- 95% of people in the world use mobile phones.
- Researchers have begun using call detail records to predict mobile phone location.
- This kind of big data is challenging because it's huge and non-uniform.
- Predicting mobility patterns could be useful for traffic and urban planning.
Predicting mobile phone location using big data
Scientists studying urban deer populations use tracking collars to learn about animal behavior in urban environments. But what if scientists want to study human behavior in urban environments? Recently, an international team of researchers took the next step in studying call detail record (CDR) data — and were able to predict the next movements of mobile phone users with a high degree of accuracy.
It’s estimated that 95% of people in the world already have “tracking devices” on them at all times — their mobile phones. This makes for a ready field of study. Indeed, using CDR data to model human mobility has become common. Unlike deer, however, people don’t have to be trapped first.
To predict cell phone users' movement, the researchers used mining-based sequential pattern techniques on real anonymized data obtained from one of the largest mobile phone operators in Turkey. They studied a region covering roughly 25,000 square kilometers (around 15,534 square miles) with an average of 30 records per day for each user.

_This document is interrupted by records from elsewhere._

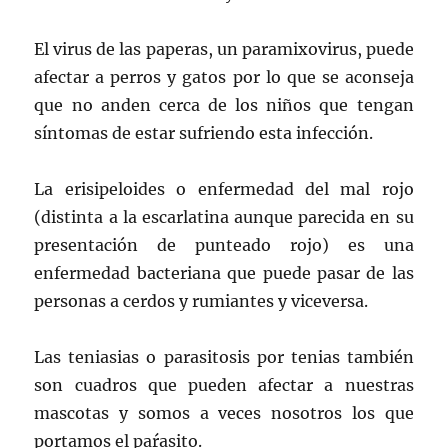
El virus de las paperas, un paramixovirus, puede
afectar a perros y gatos por lo que se aconseja
que no anden cerca de los niños que tengan
síntomas de estar sufriendo esta infección.
La erisipeloides o enfermedad del mal rojo
(distinta a la escarlatina aunque parecida en su
presentación de punteado rojo) es una
enfermedad bacteriana que puede pasar de las
personas a cerdos y rumiantes y viceversa.
Las teniasias o parasitosis por tenias también
son cuadros que pueden afectar a nuestras
mascotas y somos a veces nosotros los que
portamos el paŕasito.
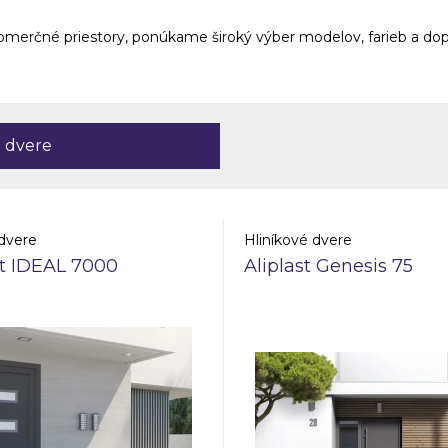
omerčné priestory, ponúkame široký výber modelov, farieb a do
é dvere
dvere
Hliníkové dvere
st IDEAL 7000
Aliplast Genesis 75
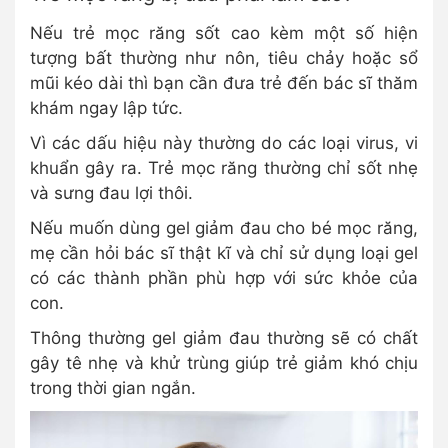
Nếu trẻ mọc răng sốt cao kèm một số hiện
tượng bất thường như nôn, tiêu chảy hoặc sổ
mũi kéo dài thì bạn cần đưa trẻ đến bác sĩ thăm
khám ngay lập tức.
Vì các dấu hiệu này thường do các loại virus, vi
khuẩn gây ra. Trẻ mọc răng thường chỉ sốt nhẹ
và sưng đau lợi thôi.
Nếu muốn dùng gel giảm đau cho bé mọc răng,
mẹ cần hỏi bác sĩ thật kĩ và chỉ sử dụng loại gel
có các thành phần phù hợp với sức khỏe của
con.
Thông thường gel giảm đau thường sẽ có chất
gây tê nhẹ và khử trùng giúp trẻ giảm khó chịu
trong thời gian ngắn.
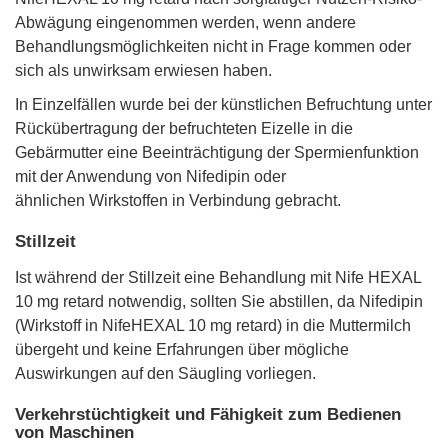
Abwägung eingenommen werden, wenn andere
Behandlungsmöglichkeiten nicht in Frage kommen oder
sich als unwirksam erwiesen haben.
In Einzelfällen wurde bei der künstlichen Befruchtung unter
Rückübertragung der befruchteten Eizelle in die
Gebärmutter eine Beeinträchtigung der Spermienfunktion
mit der Anwendung von Nifedipin oder
ähnlichen Wirkstoffen in Verbindung gebracht.
Stillzeit
Ist während der Stillzeit eine Behandlung mit Nife HEXAL
10 mg retard notwendig, sollten Sie abstillen, da Nifedipin
(Wirkstoff in NifeHEXAL 10 mg retard) in die Muttermilch
übergeht und keine Erfahrungen über mögliche
Auswirkungen auf den Säugling vorliegen.
Verkehrstüchtigkeit und Fähigkeit zum Bedienen
von Maschinen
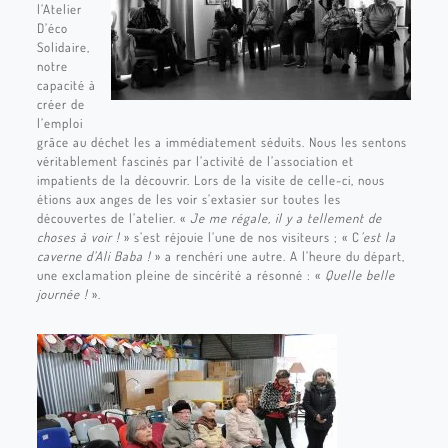
l’Atelier
D’éco
Solidaire,
notre
capacité à
créer de
l’emploi
grâce au déchet les a immédiatement séduits. Nous les sentons
véritablement fascinés par l’activité de l’association et
impatients de la découvrir. Lors de la visite de celle-ci, nous
étions aux anges de les voir s’extasier sur toutes les
découvertes de l’atelier. «
Je me régale, il y a tellement de
choses à voir !
» s’est réjouie l’une de nos visiteurs ; « C
’est la
caverne d’Ali Baba !
» a renchéri une autre. A l’heure du départ,
une exclamation pleine de sincérité a résonné : «
Quelle belle
journée !
».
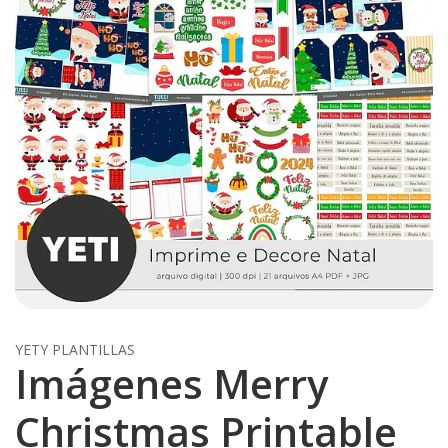
YETY PLANTILLAS
Imágenes Merry
Christmas Printable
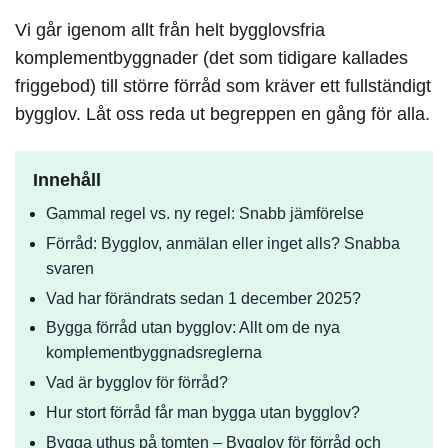
Vi går igenom allt från helt bygglovsfria
komplementbyggnader (det som tidigare kallades
friggebod) till större förråd som kräver ett fullständigt
bygglov. Låt oss reda ut begreppen en gång för alla.
Innehåll
Gammal regel vs. ny regel: Snabb jämförelse
Förråd: Bygglov, anmälan eller inget alls? Snabba
svaren
Vad har förändrats sedan 1 december 2025?
Bygga förråd utan bygglov: Allt om de nya
komplementbyggnadsreglerna
Vad är bygglov för förråd?
Hur stort förråd får man bygga utan bygglov?
Bygga uthus på tomten – Bygglov för förråd och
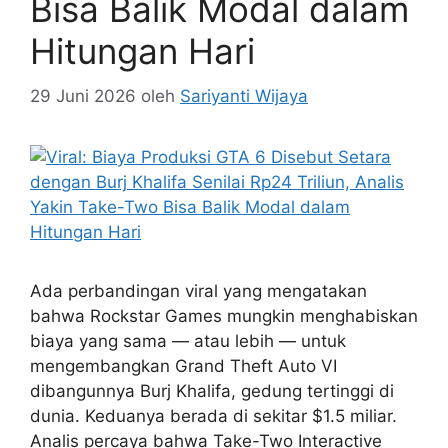
Bisa Balik Modal dalam
Hitungan Hari
29 Juni 2026
oleh
Sariyanti Wijaya
Ada perbandingan viral yang mengatakan
bahwa Rockstar Games mungkin menghabiskan
biaya yang sama — atau lebih — untuk
mengembangkan Grand Theft Auto VI
dibangunnya Burj Khalifa, gedung tertinggi di
dunia. Keduanya berada di sekitar $1.5 miliar.
Analis percaya bahwa Take-Two Interactive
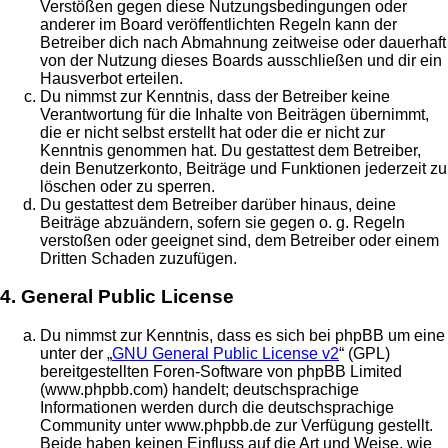
Verstößen gegen diese Nutzungsbedingungen oder
anderer im Board veröffentlichten Regeln kann der
Betreiber dich nach Abmahnung zeitweise oder dauerhaft
von der Nutzung dieses Boards ausschließen und dir ein
Hausverbot erteilen.
Du nimmst zur Kenntnis, dass der Betreiber keine
Verantwortung für die Inhalte von Beiträgen übernimmt,
die er nicht selbst erstellt hat oder die er nicht zur
Kenntnis genommen hat. Du gestattest dem Betreiber,
dein Benutzerkonto, Beiträge und Funktionen jederzeit zu
löschen oder zu sperren.
Du gestattest dem Betreiber darüber hinaus, deine
Beiträge abzuändern, sofern sie gegen o. g. Regeln
verstoßen oder geeignet sind, dem Betreiber oder einem
Dritten Schaden zuzufügen.
4. General Public License
Du nimmst zur Kenntnis, dass es sich bei phpBB um eine
unter der „
GNU General Public License v2
“ (GPL)
bereitgestellten Foren-Software von phpBB Limited
(www.phpbb.com) handelt; deutschsprachige
Informationen werden durch die deutschsprachige
Community unter www.phpbb.de zur Verfügung gestellt.
Beide haben keinen Einfluss auf die Art und Weise, wie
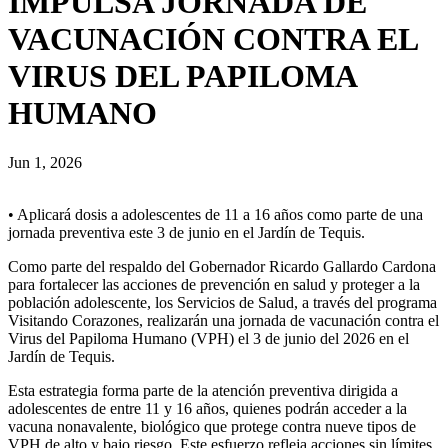
IMPULSA JORNADA DE
VACUNACIÓN CONTRA EL
VIRUS DEL PAPILOMA
HUMANO
Jun 1, 2026
• Aplicará dosis a adolescentes de 11 a 16 años como parte de una
jornada preventiva este 3 de junio en el Jardín de Tequis.
Como parte del respaldo del Gobernador Ricardo Gallardo Cardona
para fortalecer las acciones de prevención en salud y proteger a la
población adolescente, los Servicios de Salud, a través del programa
Visitando Corazones, realizarán una jornada de vacunación contra el
Virus del Papiloma Humano (VPH) el 3 de junio del 2026 en el
Jardín de Tequis.
Esta estrategia forma parte de la atención preventiva dirigida a
adolescentes de entre 11 y 16 años, quienes podrán acceder a la
vacuna nonavalente, biológico que protege contra nueve tipos de
VPH de alto y bajo riesgo. Este esfuerzo refleja acciones sin límites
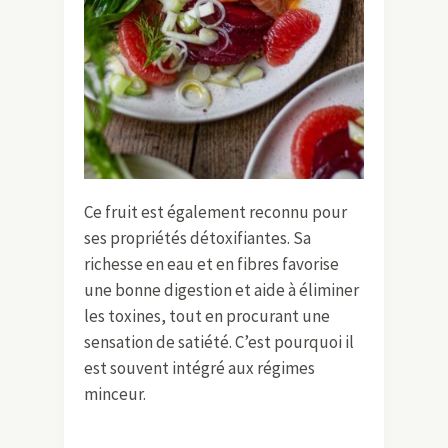
Ce fruit est également reconnu pour
ses propriétés détoxifiantes. Sa
richesse en eau et en fibres favorise
une bonne digestion et aide à éliminer
les toxines, tout en procurant une
sensation de satiété. C’est pourquoi il
est souvent intégré aux régimes
minceur.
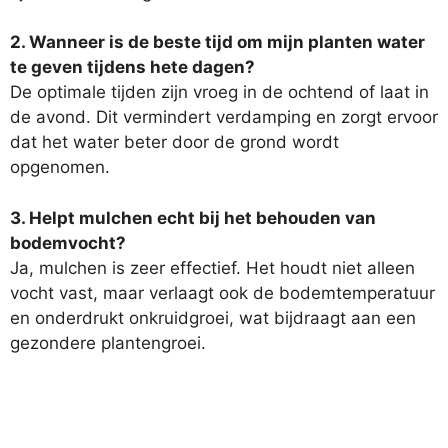
2. Wanneer is de beste tijd om mijn planten water
te geven tijdens hete dagen?
De optimale tijden zijn vroeg in de ochtend of laat in
de avond. Dit vermindert verdamping en zorgt ervoor
dat het water beter door de grond wordt
opgenomen.
3. Helpt mulchen echt bij het behouden van
bodemvocht?
Ja, mulchen is zeer effectief. Het houdt niet alleen
vocht vast, maar verlaagt ook de bodemtemperatuur
en onderdrukt onkruidgroei, wat bijdraagt aan een
gezondere plantengroei.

Making sense of all that big data — from more than a million mobile phone users over a period of one month — was challenging because of its huge size and non-uniform nature. A standard AprioriAll (based on the Apriori algorithm) method would have been too costly computationally, and they were only interested in patterns of a given length. So they modified their frequent pattern extraction algorithm to make a single pass on the data.
“On the computing side, we used a distributed architecture,” said Pinar Karagoz, corresponding author for the study. “For problems involving big data, like our problem, distributed computer architecture is more suitable. Our distributed computer system is similar to systems used by Google and Facebook but much smaller.”
The researchers concentrated on three sub-problems: predicting the location and time of the next activity of any given mobile phone user, predicting the location of the next activity of the user when their location changes, and predicting both the location and the time of the activity of the user when their location changes. The results were recently published in The Computer Journal.
While CDR data is mainly used for generating customer invoices, it also contains location information. However, user location information is not always precise since it corresponds to cell tower location. Because the distribution of cell towers is uneven, the estimated user location has error margins.
The researchers wanted to determine common daily patterns regardless of activity. A frequent user movement pattern may correspond to a few hours of any given day. When a new sequence emerges, researchers can compare it to existing sequences, and thus try to predict the potential next location and time. Using this approach, the number of frequent patterns becomes much smaller and easier to handle.
Exact user activity times were generally not signiﬁcant, so the researchers used a simple abstraction approach and divided each day into predeﬁned time intervals. If no action was recorded in a given time interval, they dropped it from the daily user activity sequence (DUAS). If more than one action was recorded, they selected the most frequent location as the default. Then they converted the DUAS into a sequence of daily user location–time pairs obtained under the time abstraction.
Their analysis found that 80% of the time, the location of the users’ next activity was the same as their current location in terms of base station IDs (i.e., they were connected to the same base station). Since only 20% of two consecutive events were at different locations in relation to a base station, it did not make sense to present the results below or around 80% accuracy. Eight times out of ten, a user’s next location was their current location (in relation to a base station).
The research team concluded that their proposed model could generate successful accuracy values with acceptable prediction counts. Their next challenge will be to try to broaden predictions of the next location change. “Mobility pattern extraction has useful applications such as location-based recommendations,” said Karagoz. “More importantly, mobility patterns hold great promise for traffic and urban planning.”
For now, location prediction promises several immediate benefits for society. Identifying patterns could provide insights into the spread of biological and mobile viruses. It could also prove valuable for mobile phone operators looking to optimize service or predict data congestion.